__PAGE TEXT__.
## start

In a preferred embodiment, these teachings are applied to three or more springs around the circumference of a trampoline linked to a computer. This allows the computer to determine if a user of the trampoline strays from a central safe zone of the trampoline, or is over a specified safe weight limit for the trampoline, or if more than one user at a time is

using the trampoline. Visible or audible alarms can be given if spefic circumstances warrant this.

In another embodiment, a platform is mounted on springs from a fixed support in a hexapod configuration, changes in induction of the individual springs providing an indication of displacement of the platform with six degrees of freedom. In a further embodiment, a joystick, which may be an aircraft joystick, a games controller or manipulator for computer aided design, is provided with a spring sensor of the kind disclosed herein for each of one or more of its degrees of freedom, and preferably all six of its degrees of freedom, displacement of the joystick in such one or more degrees of freedom being sensed by sensing changes in inductances of the said spring sensors.

In other embodiments: A spring sensor is mounted to a punch ball or punch bag to analyse actions of a boxer. Spring sensors are employed to analyse skills of a sportsman in a ball sport. A spring sensor is fitted to a float to provide warning of a person falling into a body of water by sensing displacement of the spring resulting from waves affecting the float. A spring sensor provides a warning should a crane seek to lift a load that is too heavy to be safe. The spring sensor may also weigh individual loads and the cumulative load lifted, for example, into a ship lying alongside the crane in a dock.

Brief Description of the Drawings

Particular embodiments are described hereinbelow, by way of example only, with reference to the accompanying drawings, in which :- Fig. 1 is a perspective view of a trampoline;

Fig. 2 shows a circuit diagram for an electric circuit for sensing the inductance of a spring;

Figs. 3 and 4 show circuit diagrams for alternative circuits to that of Fig. 2;

Fig. 5 shows a coaxial double spring; Fig. 6 shows a pair of opposed coach springs;

Figs, 7 and 8 show experimental pulse counts obtained using the circuit of Fig. 2, being indicative of the varying inductance of a helical trampoline spring, and obtained during use of the trampoline;

Fig. 9 shows a punch ball and a punch bag each employing the teachings of this disclosure;

Fig. 10 shows an application of the teachings of this disclosure to a device for giving a warning of a person falling into a body of water; Fig. 11 shows an application of the teachings of this disclosure to apparatus for analysing the ability of a sportsman in a ball sport;

Fig. 12 shows an alternative application of the teachings of this disclosure to apparatus for analysing the ability of a sportsman in a ball sport;

Fig. 13 shows a spring balance in which the teachings of this disclosure are employed;

Fig. 14 shows a crane in which the teachings of this disclosure are employed;

Fig. 15 is a schematic illustration of how the teachings of this disclosure may be applied to displacement of a platform with six degrees of freedom; and

Fig. 16 is a schematic illustration of how the teachings of this disclosure may be applied to a joystick.

## end

__WORK TO DO__.
Copy the spring sensor text starting at "In other embodiments: A" and ending at "crane in a dock.", changing "crane" to "hoist". None of the lines are needed here.

__ENTRIES PROVIDED__.
## start

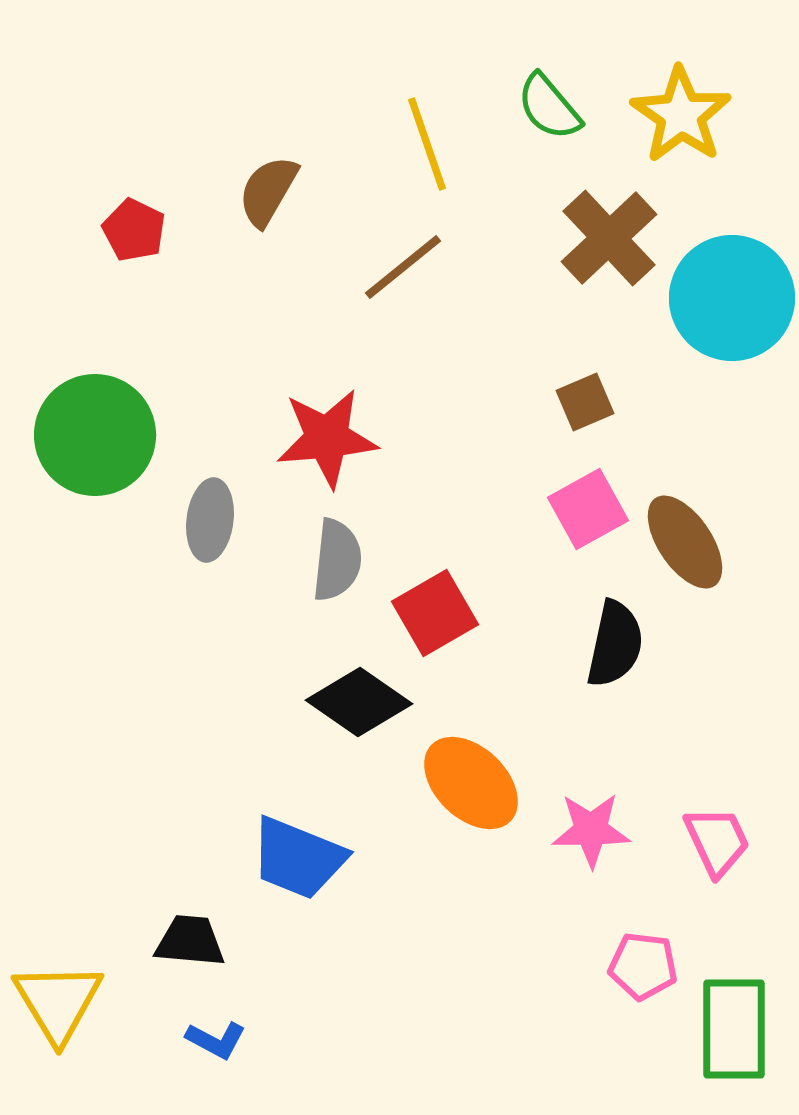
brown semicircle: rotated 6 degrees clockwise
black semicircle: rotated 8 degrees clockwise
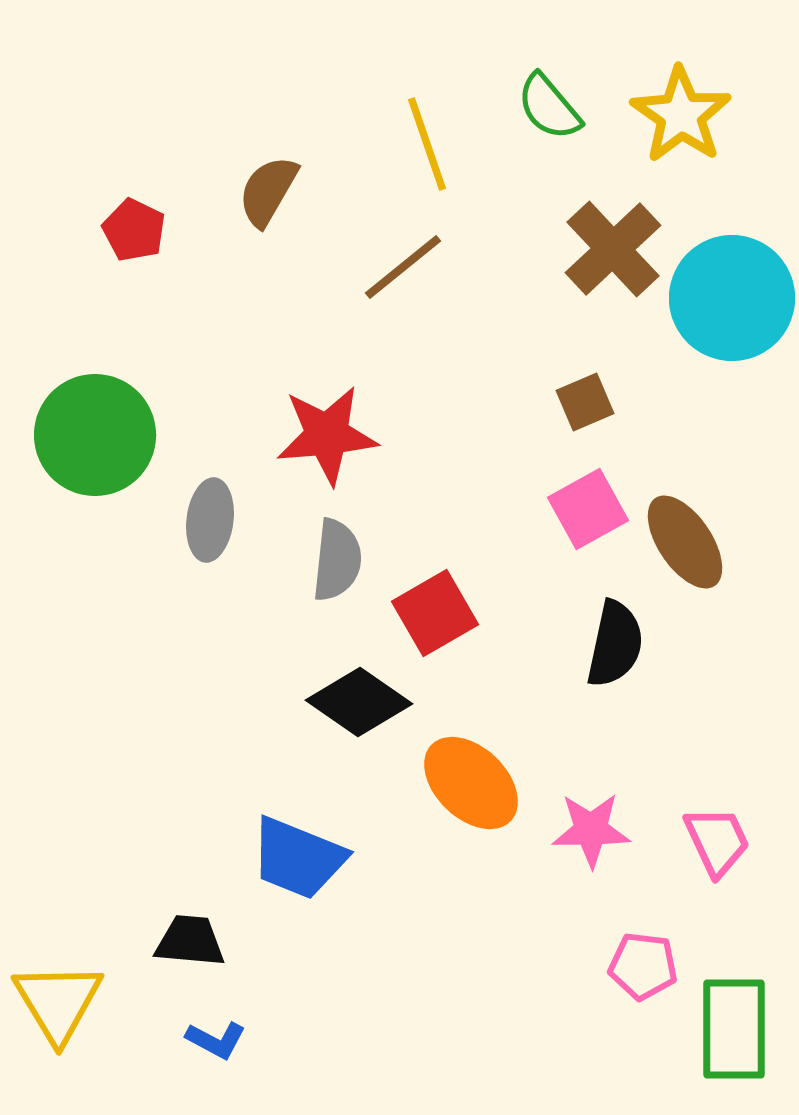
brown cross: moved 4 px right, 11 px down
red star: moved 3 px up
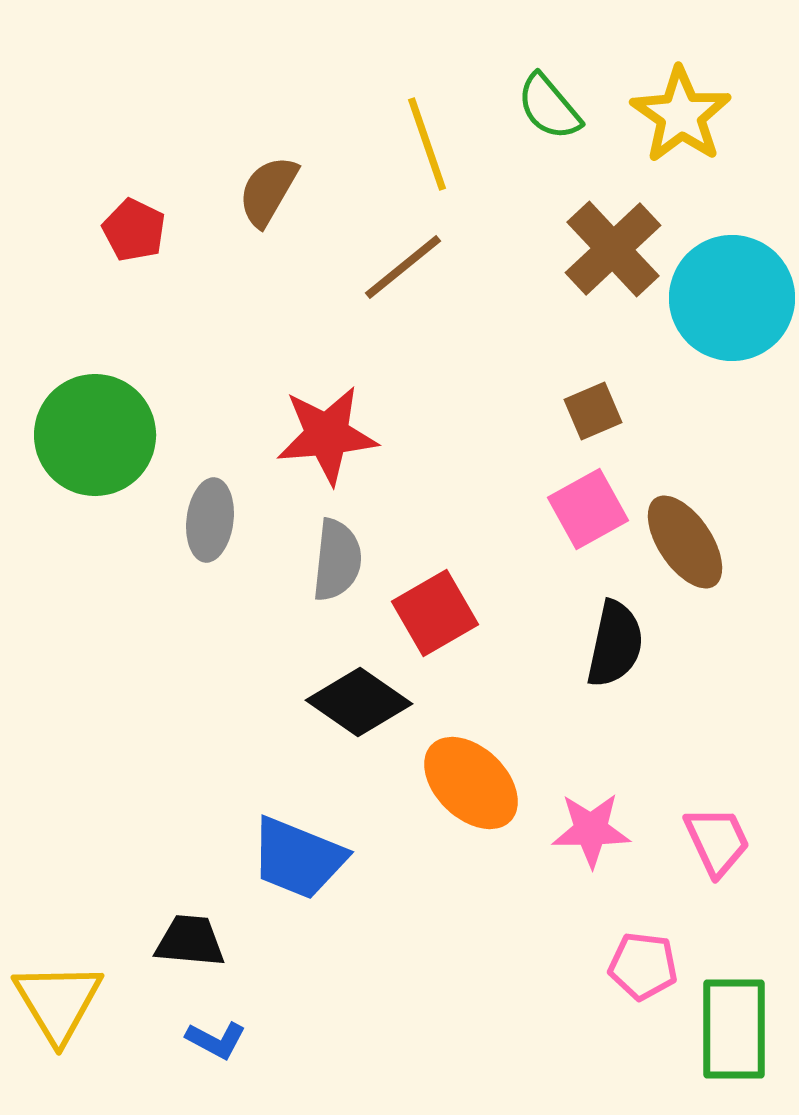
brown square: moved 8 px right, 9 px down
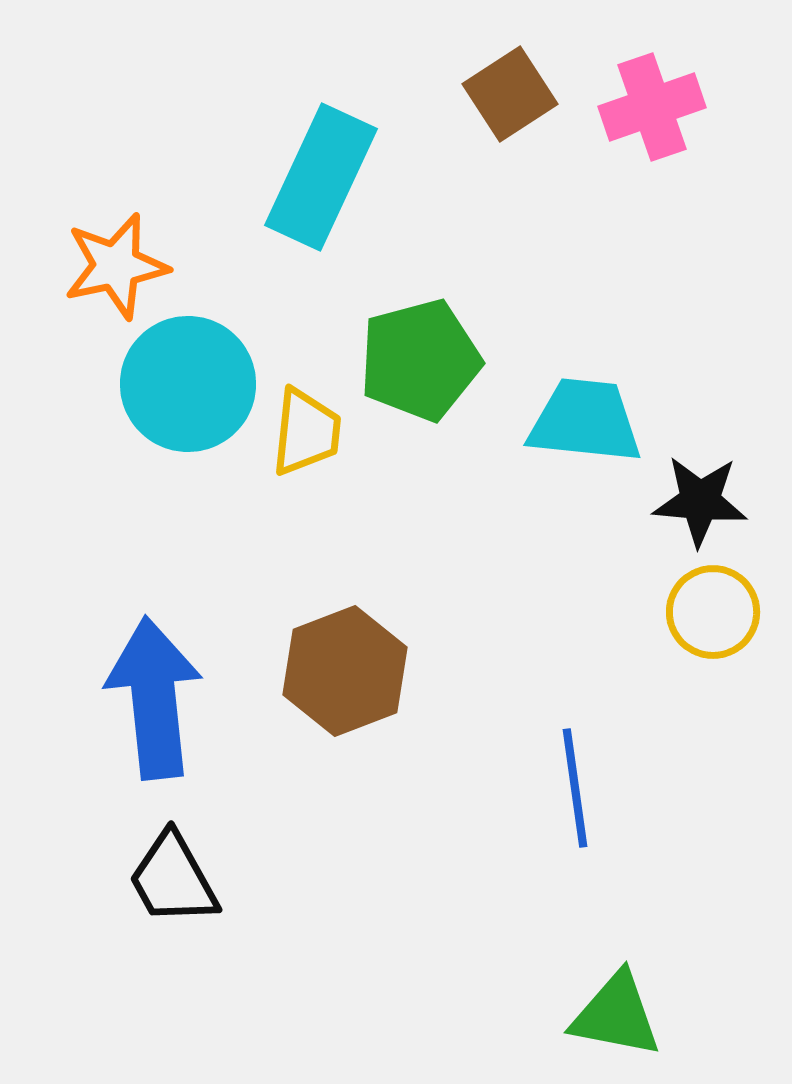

## end
## start

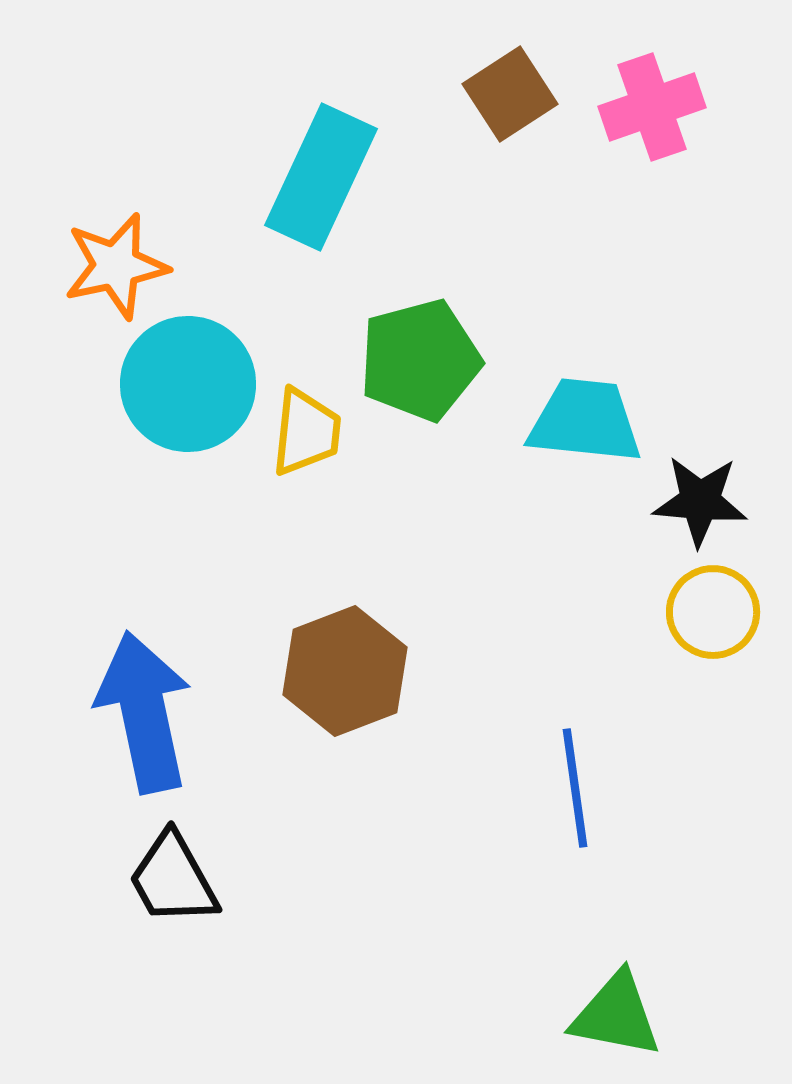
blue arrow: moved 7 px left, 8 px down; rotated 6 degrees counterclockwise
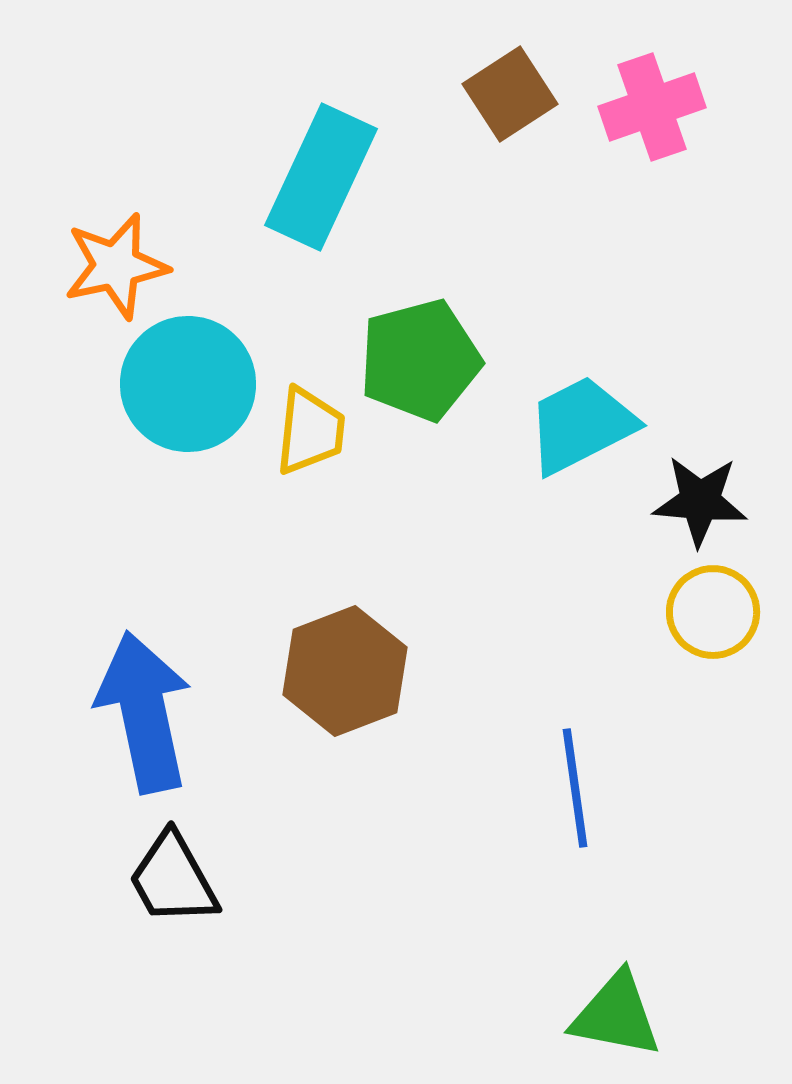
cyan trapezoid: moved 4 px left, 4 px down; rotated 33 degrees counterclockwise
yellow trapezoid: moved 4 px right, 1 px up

## end

__WORKED SOLUTION__.
In other embodiments: A spring sensor is mounted to a punch ball or punch bag to analyse actions of a boxer. Spring sensors are employed to analyse skills of a sportsman in a ball sport. A spring sensor is fitted to a float to provide warning of a person falling into a body of water by sensing displacement of the spring resulting from waves affecting the float. A spring sensor provides a warning should a hoist seek to lift a load that is too heavy to be safe. The spring sensor may also weigh individual loads and the cumulative load lifted, for example, into a ship lying alongside the hoist in a dock.